Thursday, April 28, 2011

She's so heavy

That would be me.

This is a long one so bear with.

I think I have been in denial for the past few years. Suddenly I see photos that made me think, "I'm not that big," and I think, yeah, I am.

Now, don't feel sorry for me, please. I don't.

I've spent a lot of years hating my body. When I was about 9, I heard that I was fat. Mom told me I'd "run it off" in the summer. That was when the troubles began. I would starve myself one day, and overeat the next. Mom told me that I needed to just relax, just eat a little less and not go crazy, so I stopped dieting for awhile.

The next fall, a group of boys laughed at me as I rounded the corner into the restroom. I don't remember crying then - I guess I waited until I got home - but I do remember crying about it.

Did Mom tell me that the boys were silly & just looking for someone to pick on? Or did I figure that out on my own? I don't remember for sure. I can't say I intentionally blocked it from my memory. I was just in the 4th grade. It was a long time ago.

I grew taller, and skinnier for awhile. Over the next few years, I'd gain a little, then lose a little. In photos I looked great. Unfortunately, I was totally body dysmorphic. I thought I was obese in 7th grade because my classmates weighed in the 90's. I weighed 117. I'd be skin and bones if I weighed that now. At the end of 7th grade I gained 13 pounds and actually had a bustline for a change. But suddenly even my family was in on the fat comments. I really don't want to go there online, but I felt terrible pressure to be thin.

In high school, I went to church with the popular girls, and everybody made over their tiny little figures, and all I heard was that they weighed 90 or 93 or one of them cried because she gained a pound...oh, I felt horrible, fluctuating between 123 and 133. Dieting seemed too complicated, and like a ton of work. Back then, there weren't that many opportunities to work out except sports, which I was too uncoordinated to do. I liked biking and I was in marching band, and I liked shooting the basketball a bit. Once I did Weight Watchers religiously for a week and lost a half-pound. It seemed like way too much effort to be so unnoticeable.

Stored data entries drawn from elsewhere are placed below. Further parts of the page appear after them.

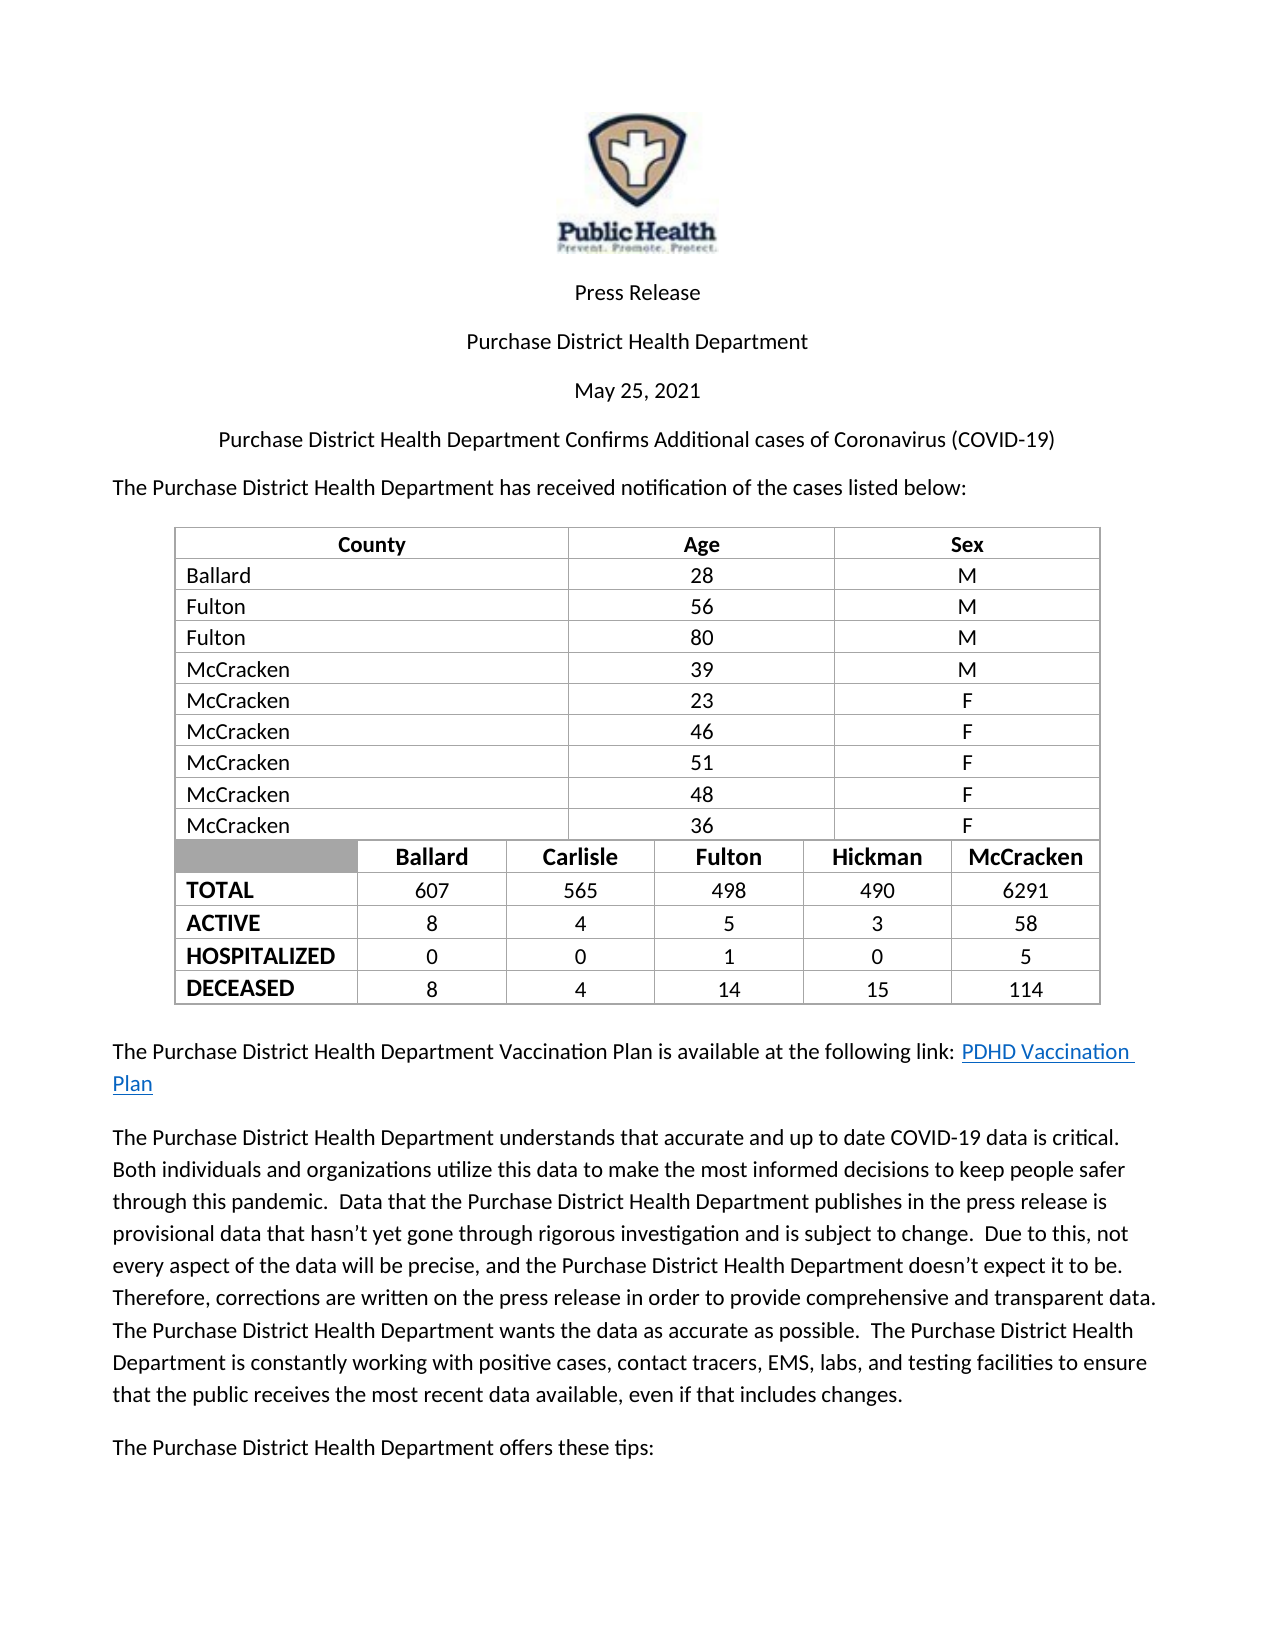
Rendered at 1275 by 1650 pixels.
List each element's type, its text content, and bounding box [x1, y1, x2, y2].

table_cell 23 [569, 684, 834, 714]
table_cell F [835, 809, 1099, 839]
table_cell 8 [358, 906, 506, 937]
table_cell McCracken [176, 715, 568, 745]
text The Purchase District Health Department Vaccination Plan is available at the following link: PDHD Vaccination Plan [112, 1005, 1162, 1098]
text May 25, 2021 [112, 376, 1162, 404]
table_cell McCracken [176, 809, 568, 839]
table_header McCracken [952, 841, 1099, 872]
text Purchase District Health Department [112, 327, 1162, 355]
table_cell 8 [358, 971, 506, 1003]
table_cell McCracken [176, 653, 568, 683]
table_cell 48 [569, 778, 834, 808]
table_cell 114 [952, 971, 1099, 1003]
text The Purchase District Health Department has received notification of the cases listed below: [112, 473, 1162, 502]
table_cell 1 [655, 939, 803, 970]
table_cell 80 [569, 621, 834, 652]
text The Purchase District Health Department understands that accurate and up to date COVID-19 data is critical. Both individuals and organizations utilize this data to make the most informed decisions to keep people safer through this pandemic. Data that the Purchase District Health Department publishes in the press release is provisional data that hasn’t yet gone through rigorous investigation and is subject to change. Due to this, not every aspect of the data will be precise, and the Purchase District Health Department doesn’t expect it to be. Therefore, corrections are written on the press release in order to provide comprehensive and transparent data. The Purchase District Health Department wants the data as accurate as possible. The Purchase District Health Department is constantly working with positive cases, contact tracers, EMS, labs, and testing facilities to ensure that the public receives the most recent data available, even if that includes changes. [112, 1123, 1162, 1408]
table_header [176, 841, 357, 872]
table_cell McCracken [176, 746, 568, 777]
table_header Age [569, 528, 834, 558]
table_cell 46 [569, 715, 834, 745]
table_cell 56 [569, 590, 834, 620]
table_cell M [835, 653, 1099, 683]
table_cell F [835, 684, 1099, 714]
table_cell 36 [569, 809, 834, 839]
table_cell 0 [804, 939, 951, 970]
table_header Ballard [358, 841, 506, 872]
table_cell 14 [655, 971, 803, 1003]
table_cell 0 [507, 939, 654, 970]
table_cell DECEASED [176, 971, 357, 1003]
table_cell 5 [655, 906, 803, 937]
table_cell McCracken [176, 684, 568, 714]
table_cell Fulton [176, 621, 568, 652]
table_cell TOTAL [176, 873, 357, 905]
table_cell McCracken [176, 778, 568, 808]
table_cell M [835, 559, 1099, 589]
table_cell 498 [655, 873, 803, 905]
table_cell 565 [507, 873, 654, 905]
table_cell F [835, 715, 1099, 745]
table_cell ACTIVE [176, 906, 357, 937]
table_header Sex [835, 528, 1099, 558]
table_header Fulton [655, 841, 803, 872]
text Press Release [112, 278, 1162, 306]
table_cell F [835, 778, 1099, 808]
table_cell 39 [569, 653, 834, 683]
table_cell 5 [952, 939, 1099, 970]
table_cell F [835, 746, 1099, 777]
table_cell 28 [569, 559, 834, 589]
table_cell Fulton [176, 590, 568, 620]
table_cell 607 [358, 873, 506, 905]
table_cell HOSPITALIZED [176, 939, 357, 970]
table_cell 3 [804, 906, 951, 937]
table_cell 4 [507, 906, 654, 937]
table_header Hickman [804, 841, 951, 872]
table_cell M [835, 590, 1099, 620]
table_header Carlisle [507, 841, 654, 872]
table_cell M [835, 621, 1099, 652]
text The Purchase District Health Department offers these tips: [112, 1433, 1162, 1461]
table_cell 490 [804, 873, 951, 905]
table_cell Ballard [176, 559, 568, 589]
table_header County [176, 528, 568, 558]
text Purchase District Health Department Confirms Additional cases of Coronavirus (COVID-19) [112, 425, 1162, 453]
table_cell 6291 [952, 873, 1099, 905]
table_cell 4 [507, 971, 654, 1003]
table_cell 58 [952, 906, 1099, 937]
table_cell 51 [569, 746, 834, 777]
table_cell 15 [804, 971, 951, 1003]
table_cell 0 [358, 939, 506, 970]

One of the popular girls, let's call her Jamie, said she just naturally didn't feel like eating every day and that's what kept her small. So I thought, well, there you go. I'll just skip eating sometimes. What I didn't realize was that I was starting a cycle that would totally ruin my metabolism. I'd starve myself as long as I could stand it, then eat everything in sight.

I've talked about my blood sugar issues in this blog and they sort of started then. I hated myself for not being strong enough to fight my weight. I hated myself for not having the willpower to stick with a diet, or to keep myself starving even though I was shaking like a leaf from hypoglycemia. I hated my body for having hypoglycemia (I was insulin resistant for a long, long time) and not letting me starve it into submission.

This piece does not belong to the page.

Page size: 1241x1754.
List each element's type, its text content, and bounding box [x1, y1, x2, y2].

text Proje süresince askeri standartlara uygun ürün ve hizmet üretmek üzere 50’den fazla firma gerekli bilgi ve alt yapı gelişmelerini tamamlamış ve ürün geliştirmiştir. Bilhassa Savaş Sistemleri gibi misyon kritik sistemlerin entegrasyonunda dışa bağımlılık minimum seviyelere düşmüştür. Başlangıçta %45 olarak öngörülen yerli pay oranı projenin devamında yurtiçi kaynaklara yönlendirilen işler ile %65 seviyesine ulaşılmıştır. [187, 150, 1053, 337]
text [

Occasionally I'd get really busy or active for awhile and lose some weight, but it never stayed off, so I felt like a failure again, and in my depression, pack on a few more pounds. I had some successful times, followed by failures, over and over. I've lost and gained the same 30 pounds - or parts of it - at least 5 times in the last 14 years. Now I'm pretty close to "maximum density" again.

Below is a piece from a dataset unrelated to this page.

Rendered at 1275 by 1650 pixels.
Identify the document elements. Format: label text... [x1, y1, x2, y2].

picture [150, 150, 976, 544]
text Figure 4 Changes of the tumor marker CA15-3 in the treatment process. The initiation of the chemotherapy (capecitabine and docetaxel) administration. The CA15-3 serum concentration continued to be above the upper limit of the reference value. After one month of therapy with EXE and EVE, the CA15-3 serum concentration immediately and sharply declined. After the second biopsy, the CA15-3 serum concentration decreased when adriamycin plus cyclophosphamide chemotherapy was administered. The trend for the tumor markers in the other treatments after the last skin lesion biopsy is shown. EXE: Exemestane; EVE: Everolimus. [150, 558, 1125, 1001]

This time there's a difference.

This time Randy has convinced me that I look beautiful to him. Beautiful, just as I am, not 50 pounds ago or "still beautiful despite the weight gain." He treats me like a queen, like he really means it. It has made all the difference in the world. This time, it's all right.

Never mind a few months ago, when I was complaining about gaining weight in my stomach, Mom said I needed willpower. I countered that it took all the willpower I had to keep going when I was taking two graduate courses while teaching at a new school - one with a bad reputation. I was proud of myself for that one. She managed to keep her weight down with willpower for a long time. Now she's sick & can't keep weight on, but fails to realize that we're not all that way. (I won't say that lucky, because she has definitely not been lucky in the health area.) The neuropathy medicine makes you gain; the treatment for a recent injury makes you gain. When I told her about one med, she said, "Are you sure you want to take that?" I'm thinking, "Uh, yeah, if it comes between gaining weight and my injury getting infected and rotting off, yeah, I'll take a little weight gain." THAT weight came off, but what was left was totally redistributed, rendering some clothes too tight.

I have long thought beauty came in all sizes. For whatever reason, though (probably at least one of those I've talked about today), I thought I needed to be super skinny, like in the double-digit weights. I could "settle" for being on the top side of my BMI, which would still be 60 plus pounds less than I weigh today. Fantasizing about how wonderful life would be if I lost 50 - or 75 - or 100 - or 120 - pounds didn't get me there.

Life is pretty wonderful now.

So am I, even with a big behind and busting out of my old shirts.